### What the task asks
Rewrite the items from the start through the line containing "Cuaderno Antakarana", putting "Lista" wherever "Canal" appears and keeping everything else the same.

Dataset entries
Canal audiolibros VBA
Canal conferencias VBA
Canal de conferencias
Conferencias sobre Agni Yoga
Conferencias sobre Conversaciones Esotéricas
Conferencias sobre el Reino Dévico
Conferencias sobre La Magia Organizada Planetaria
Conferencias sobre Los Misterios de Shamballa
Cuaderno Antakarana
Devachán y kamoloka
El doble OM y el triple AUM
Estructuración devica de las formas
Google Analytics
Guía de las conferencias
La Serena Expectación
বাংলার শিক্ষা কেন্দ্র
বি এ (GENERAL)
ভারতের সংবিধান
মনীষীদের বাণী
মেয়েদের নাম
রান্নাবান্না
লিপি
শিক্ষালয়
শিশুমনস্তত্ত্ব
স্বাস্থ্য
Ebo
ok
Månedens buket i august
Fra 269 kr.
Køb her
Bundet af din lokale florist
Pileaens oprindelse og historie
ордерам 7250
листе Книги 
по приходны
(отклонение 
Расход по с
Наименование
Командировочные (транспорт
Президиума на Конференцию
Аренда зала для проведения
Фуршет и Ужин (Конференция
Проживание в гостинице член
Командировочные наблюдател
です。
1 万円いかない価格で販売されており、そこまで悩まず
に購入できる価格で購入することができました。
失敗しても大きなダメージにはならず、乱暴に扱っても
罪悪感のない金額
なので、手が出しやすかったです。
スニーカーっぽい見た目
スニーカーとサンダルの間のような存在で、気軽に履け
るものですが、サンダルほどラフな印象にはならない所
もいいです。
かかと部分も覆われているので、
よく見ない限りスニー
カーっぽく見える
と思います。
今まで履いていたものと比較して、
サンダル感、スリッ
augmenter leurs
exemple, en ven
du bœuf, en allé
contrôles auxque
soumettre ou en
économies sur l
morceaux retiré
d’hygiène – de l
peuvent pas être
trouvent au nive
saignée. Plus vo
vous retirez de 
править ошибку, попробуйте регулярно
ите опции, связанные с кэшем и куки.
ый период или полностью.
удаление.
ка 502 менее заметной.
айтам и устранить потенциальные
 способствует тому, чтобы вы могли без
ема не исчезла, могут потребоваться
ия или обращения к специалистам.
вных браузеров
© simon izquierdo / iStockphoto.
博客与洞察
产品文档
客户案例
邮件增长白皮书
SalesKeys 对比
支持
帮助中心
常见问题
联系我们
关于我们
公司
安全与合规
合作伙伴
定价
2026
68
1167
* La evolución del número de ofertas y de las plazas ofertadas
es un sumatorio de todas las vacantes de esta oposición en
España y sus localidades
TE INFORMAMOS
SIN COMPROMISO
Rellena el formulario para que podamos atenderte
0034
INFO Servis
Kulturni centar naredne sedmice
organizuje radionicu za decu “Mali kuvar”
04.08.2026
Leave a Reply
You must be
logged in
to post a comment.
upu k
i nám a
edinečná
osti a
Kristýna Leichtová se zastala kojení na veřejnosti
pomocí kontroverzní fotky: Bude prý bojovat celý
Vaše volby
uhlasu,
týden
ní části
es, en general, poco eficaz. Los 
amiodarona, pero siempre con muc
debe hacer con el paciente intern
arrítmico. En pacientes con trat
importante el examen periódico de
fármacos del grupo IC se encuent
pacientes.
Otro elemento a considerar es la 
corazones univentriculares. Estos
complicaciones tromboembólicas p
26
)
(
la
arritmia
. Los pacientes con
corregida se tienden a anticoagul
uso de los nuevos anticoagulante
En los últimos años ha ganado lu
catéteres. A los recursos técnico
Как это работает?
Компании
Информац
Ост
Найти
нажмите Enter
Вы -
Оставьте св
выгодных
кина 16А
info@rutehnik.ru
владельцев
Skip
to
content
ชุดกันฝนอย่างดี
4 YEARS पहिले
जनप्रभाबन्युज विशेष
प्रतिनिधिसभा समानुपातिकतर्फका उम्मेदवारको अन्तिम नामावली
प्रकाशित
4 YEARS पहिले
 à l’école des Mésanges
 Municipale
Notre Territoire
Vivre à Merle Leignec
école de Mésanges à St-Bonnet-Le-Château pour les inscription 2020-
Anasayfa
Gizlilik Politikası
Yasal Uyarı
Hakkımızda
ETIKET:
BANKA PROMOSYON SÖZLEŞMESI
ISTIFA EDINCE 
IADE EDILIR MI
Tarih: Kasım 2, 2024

### Output of the exercise
Lista audiolibros VBA
Lista conferencias VBA
Lista de conferencias
Conferencias sobre Agni Yoga
Conferencias sobre Conversaciones Esotéricas
Conferencias sobre el Reino Dévico
Conferencias sobre La Magia Organizada Planetaria
Conferencias sobre Los Misterios de Shamballa
Cuaderno Antakarana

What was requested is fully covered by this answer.